Abstract TP335: The Relationship between Gait Speed and Community-Measured Gait Quality After Stroke

Balsam Alammari, Neva Kirk-Sanchez, Jose Romano, Tatjana Rundek and Lauri Bishop
Stroke (1970), Vol.57(Suppl_1), TP335
2026-02

Abstract

Rehabilitation post stroke Physical Activity
Introduction: Gait speed is a functional vital sign used to categorize community ambulation after stroke. The relationship between gait speed and quantity (i.e., step counts) of community ambulation post-stroke has been established. Yet, quantity alone does not depict a complete picture of community function. Gait quality metrics, such as symmetry, play a role in falls risk, and speak to functional motor impairments post-stroke. However, the relationship between gait speed and community-measured gait quality remains unknown. The purpose of this study was to investigate the relationship between gait speed and gait quality in a community setting after stroke. Methods: A 10-meter walk test was used to evaluate each preferred gait speed (PGS) and fastest gait speed (FGS). The mean of three trials for each PGS/FGS was used. Participants then wore inertial measurement units (IMUs) over a one-week period in their home/community setting. IMUs recorded both step counts (quantity) and time in stance phase of each the paretic and non-paretic lower limb during the gait cycle. Symmetry (quality) was calculated by dividing the stance time of the paretic by the non-paretic limb, yielding a symmetry index (SI).
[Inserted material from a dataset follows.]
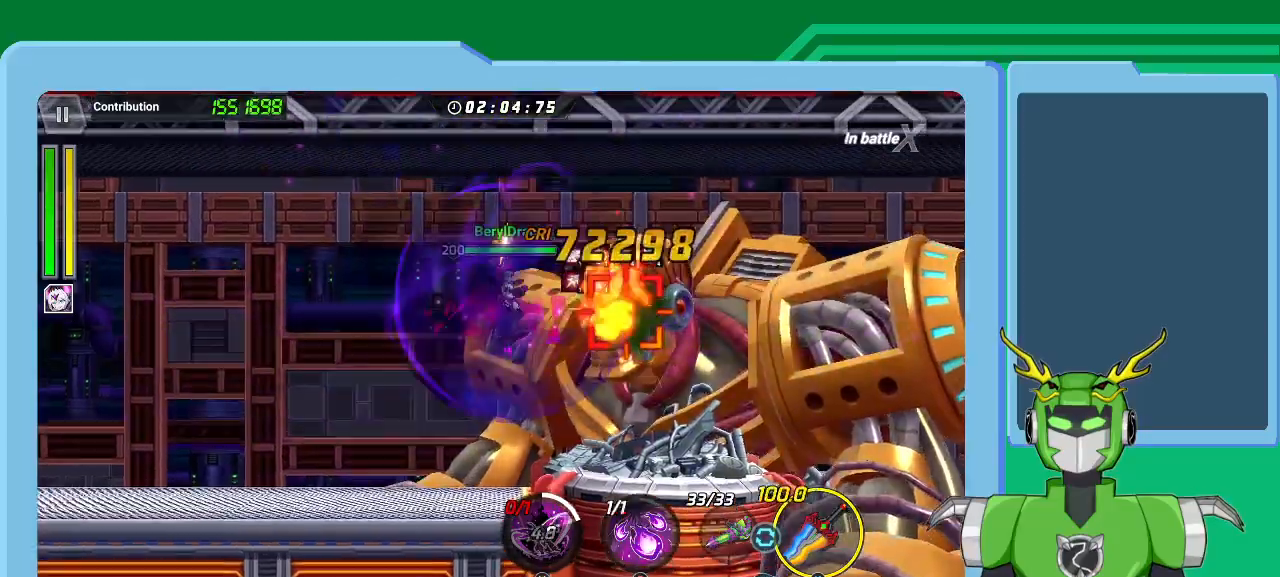
{"buttons": ["X", "L1"], "left_stick": "up-right", "right_stick": "center", "events": [[33, "R1", "up"], [100, "L1", "up"], [100, "R1", "down"], [167, "L1", "down"], [167, "R1", "up"], [233, "L1", "up"], [267, "R1", "down"], [300, "L1", "down"], [333, "R1", "up"], [400, "L1", "up"], [467, "L1", "down"]]}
To assess the relationship between gait speed and gait quality, we first standardized the magnitude of asymmetry by subtracting SI from one. We used a linear regression model to determine whether gait speed predicted gait asymmetry, controlling for NIHSS. Results: Of 32 participants, the mean±SD age was 61±9 years, and time since stroke was 66±104 months. The sample included 15 (47%) females and 13 (41%) left CVAs. In our cohort, 22 (69%) had mild strokes (NIHSS 0-5) and 10 (31%) had moderate strokes (NIHSS 6-14). After controlling for NIHSS, each PGS (β = -0.237, SE = 0.085, t = -2.796, p = 0.009, CI [-0.411, -0.063]) and FGS (β = -0.141, SE = 0.050, t = -2.842, p = 0.008, CI [-0.243, -0.039]) significantly predicted gait quality. PGS model explained 17%, while FGS model explained 18% of the variance in gait quality. Figure 1 shows the linear relationship between each PGS (A) and FGS (B) to the amount of gait asymmetry. Regarding gait quantity, no significant relationship was found between PGS and FGS to gait quantity within our sample. Conclusions: Both PGS and FGS are significant predictors of gait quality, but not quantity, in a community setting after stroke. Our results are limited by the small sample size. Future work with a larger sample is warranted.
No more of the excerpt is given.